**DATA SUPPLIED:**
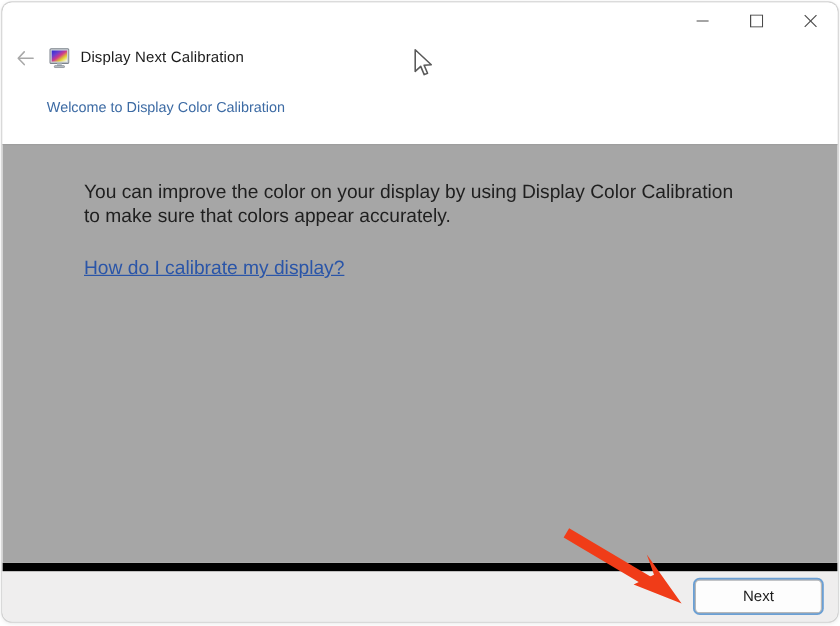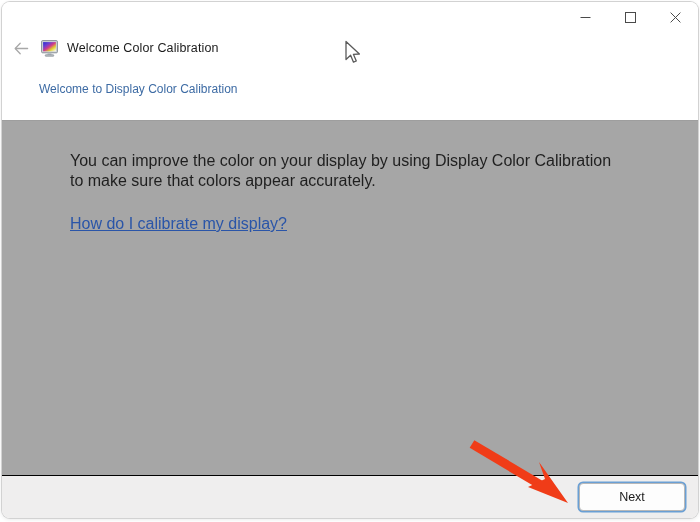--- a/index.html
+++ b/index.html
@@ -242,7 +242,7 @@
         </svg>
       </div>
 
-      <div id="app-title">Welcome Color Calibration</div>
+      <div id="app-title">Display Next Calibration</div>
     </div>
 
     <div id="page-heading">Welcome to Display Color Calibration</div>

**EXERCISE DIRECTIONS:**
Each line of the data above should be reproduced without alteration, and no picture should appear in the copy.

**REPLY TO THE TASK:**
--- a/index.html
+++ b/index.html
@@ -242,7 +242,7 @@
         </svg>
       </div>
 
-      <div id="app-title">Welcome Color Calibration</div>
+      <div id="app-title">Display Next Calibration</div>
     </div>
 
     <div id="page-heading">Welcome to Display Color Calibration</div>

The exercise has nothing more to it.